-- SUPPLIED TEXT follows --

I believe that to stop the plastic pollution problem, we have to stop the production of plastic waste. The Plastic Bank does this through a regenerative, circular economy approach to industrial production. Some circular economy supporters argue for a corporate responsibility model of the future that calls for “renting” items that people have historically owned and for making companies responsible for taking back used and discarded products. This approach requires rethinking government and corporate policies, changing existing market and incentive structures — an approach that would require decades of policy reform and political debate. The Plastic Bank provides a solution that rests on existing economic and market structures, changing the value of an existing waste product using a reclamation process that can be implemented without extensive policy changes.

Another advantage: The Plastic Bank expands the market and compensation options for informal waste pickers around the world, developing critical infrastructure to diffuse the unequal power balance in the waste management systems in so many developing countries.

However, will this for-profit solution undermine the hard work that organizations like WIEGO have done to obtain rights for informal workers in countries like India and Peru? These groups have organized informal women waste pickers, providing them with the power resources to access social and workplace protections like disability insurance and protective gear. Katz's model increases their competition: anyone can use The Plastic Bank. 

This opportunity doesn’t just exist in the Global South. During my recent research stay in Germany, I observed how people left glass bottles on sidewalks for informal workers to collect and redeem for cash, and most plastic bottles required a deposit and could be returned to a local grocery store for currency during checkout. As Katz mentioned, reconceptualizing plastic as currency makes this reclamation possible for people in all countries. 

In the podcast, Katz calls for focusing on stopping the flow of plastics into the ocean before worrying about cleaning up the ocean. Though I applaud the innovation that Katz has created, the cleanup effort is not a zero-sum game. The globe has sufficient human and other resources to both clean up our past sins and stop the flow of new waste.

-- SUPPLIED TEXT concluded --

→ TASK INSTRUCTIONS:
1. Name every country that the piece on plastic pollution mentions by name.
2. Repeat a passage from the piece on plastic pollution word for word, beginning at "This opportunity doesn’t" and stopping after "of new waste.".

-- EXTRACTED INFORMATION follows --

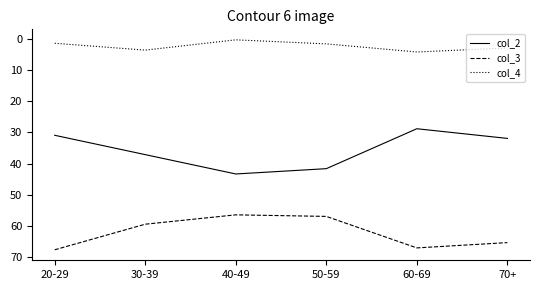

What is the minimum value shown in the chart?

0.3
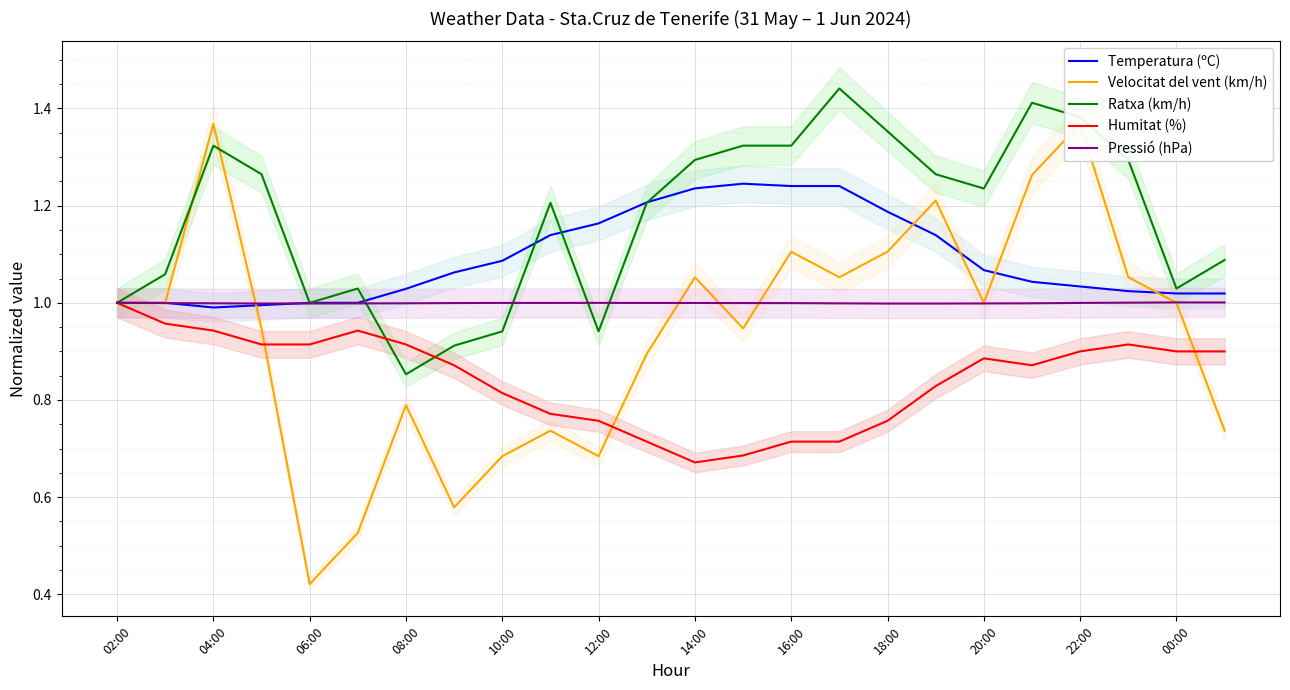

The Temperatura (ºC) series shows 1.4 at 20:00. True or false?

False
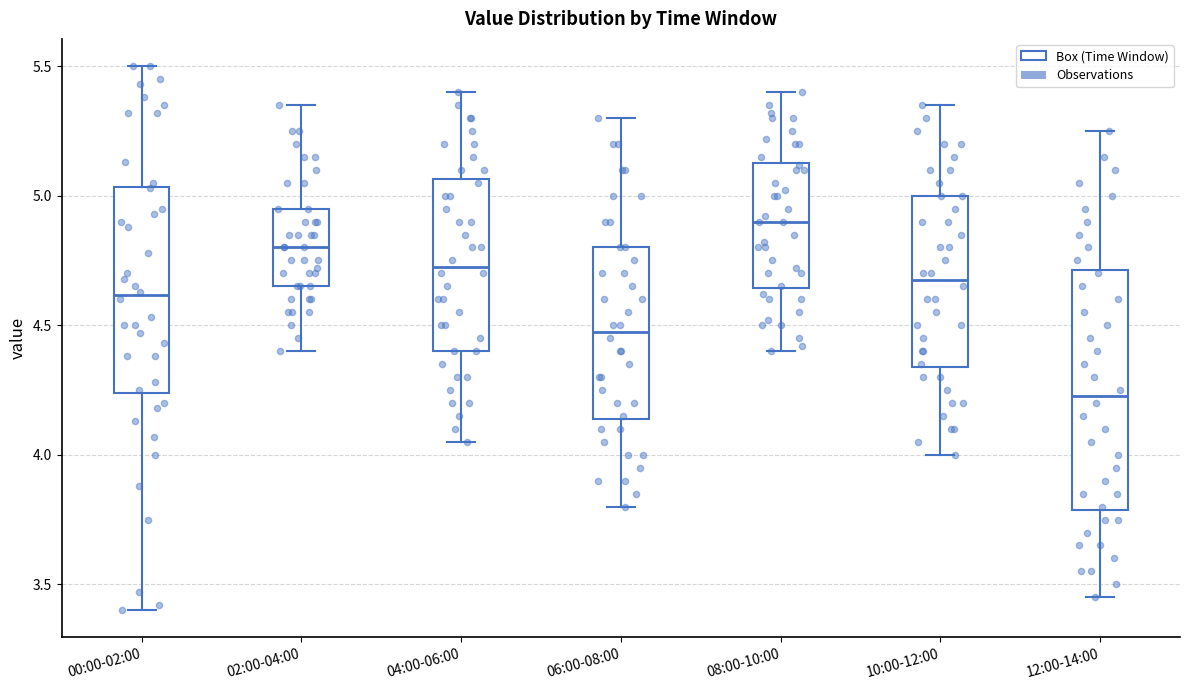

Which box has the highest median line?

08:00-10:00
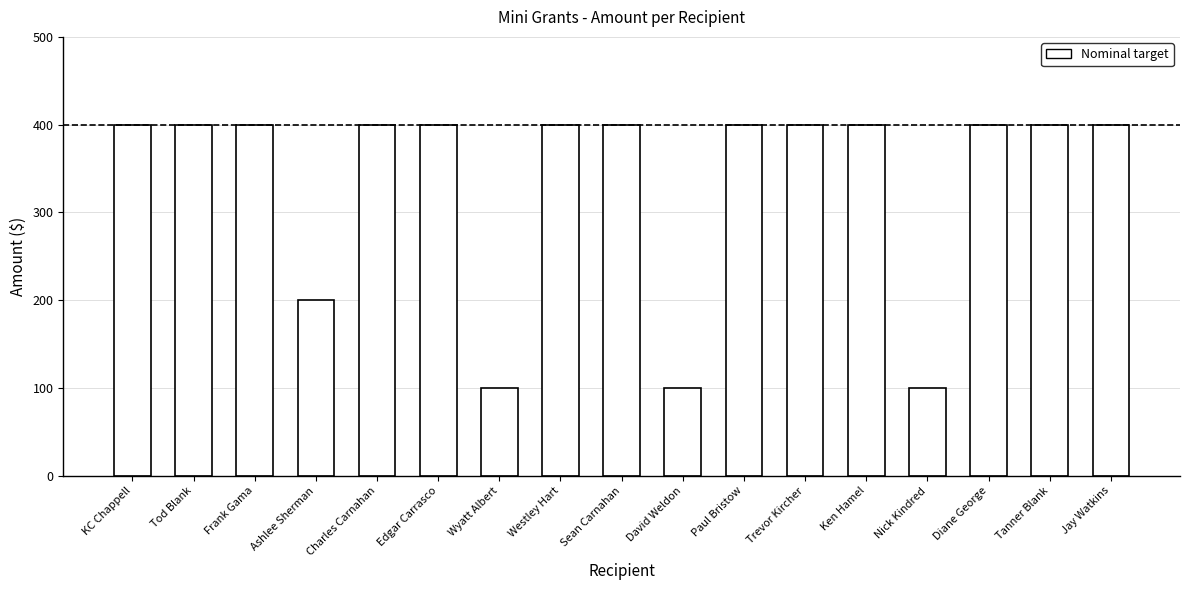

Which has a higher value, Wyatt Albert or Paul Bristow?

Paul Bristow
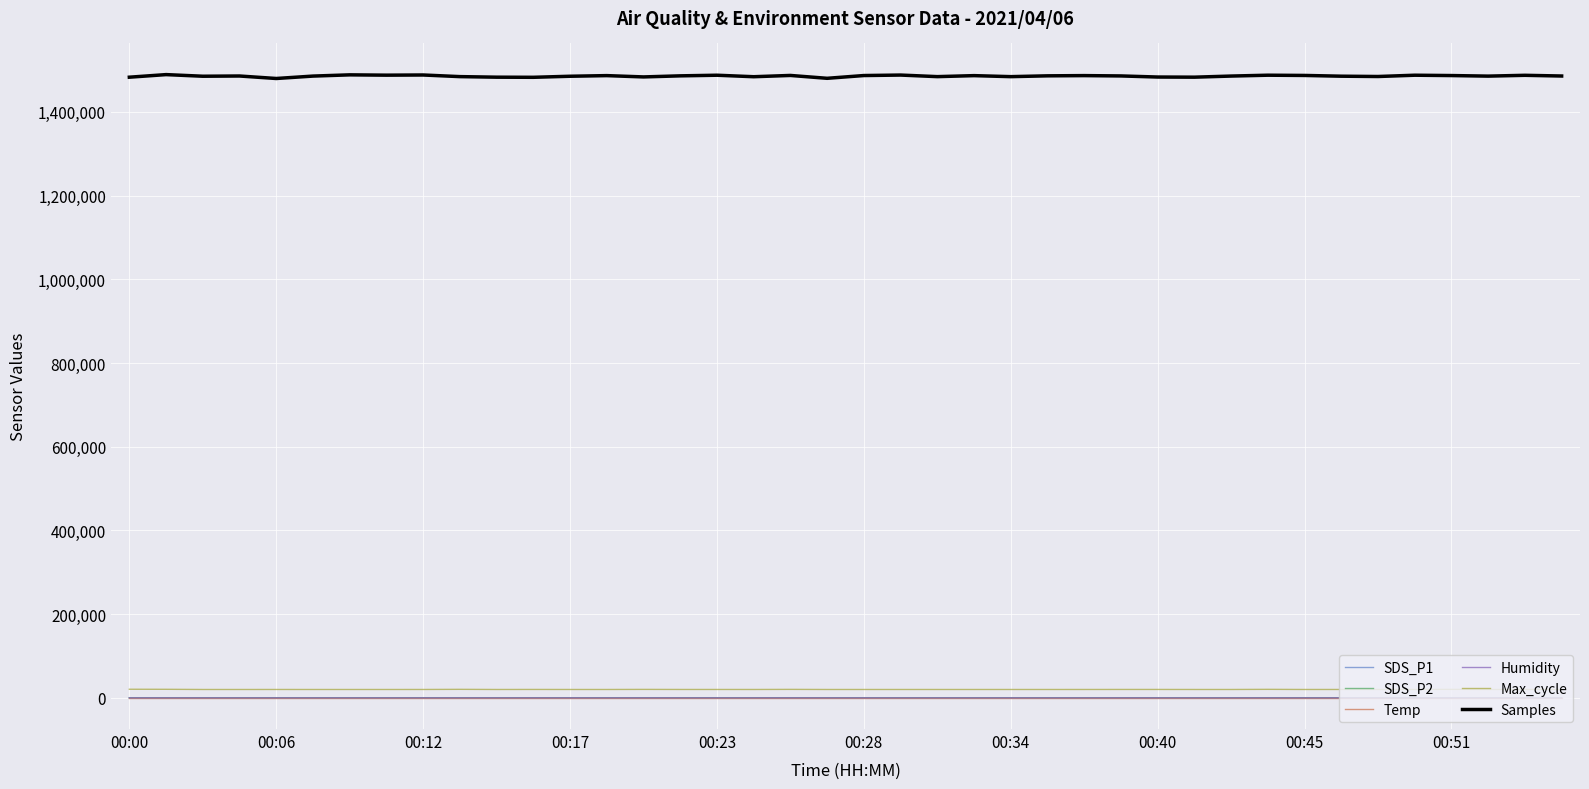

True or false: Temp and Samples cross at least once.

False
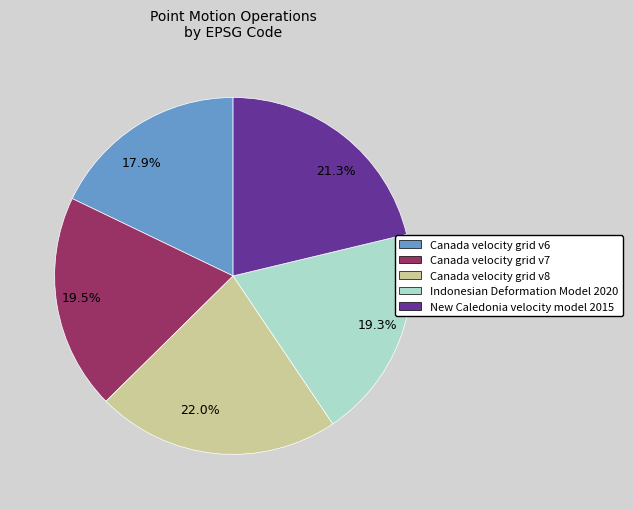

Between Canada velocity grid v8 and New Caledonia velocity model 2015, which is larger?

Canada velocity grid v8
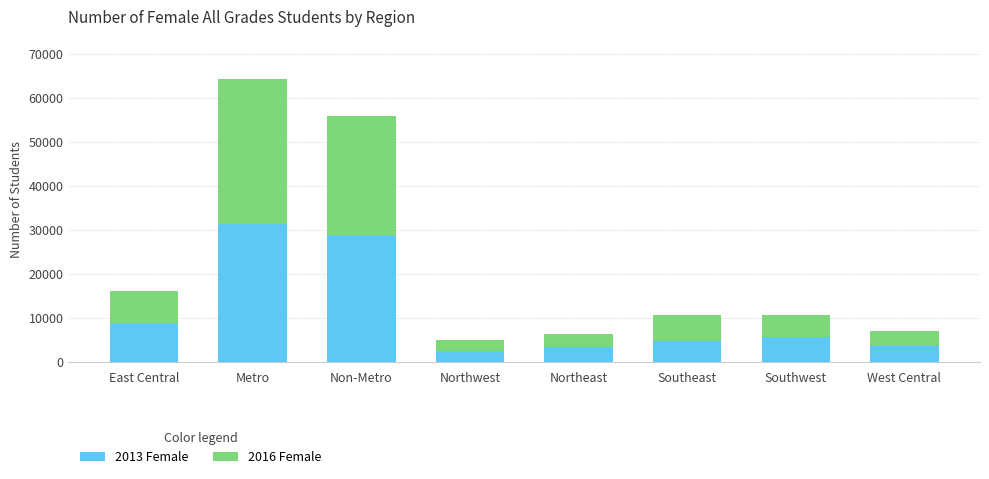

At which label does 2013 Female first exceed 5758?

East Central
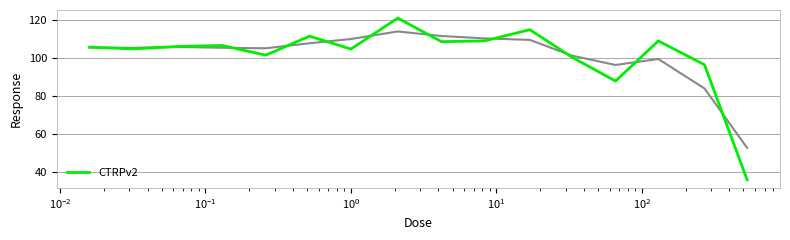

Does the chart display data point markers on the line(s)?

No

-- EXTRACTED INFORMATION concluded --

→ RESPONSES PER TASK:
1. India, Peru, Germany

2.
This opportunity doesn’t just exist in the Global South. During my recent research stay in Germany, I observed how people left glass bottles on sidewalks for informal workers to collect and redeem for cash, and most plastic bottles required a deposit and could be returned to a local grocery store for currency during checkout. As Katz mentioned, reconceptualizing plastic as currency makes this reclamation possible for people in all countries. 

In the podcast, Katz calls for focusing on stopping the flow of plastics into the ocean before worrying about cleaning up the ocean. Though I applaud the innovation that Katz has created, the cleanup effort is not a zero-sum game. The globe has sufficient human and other resources to both clean up our past sins and stop the flow of new waste.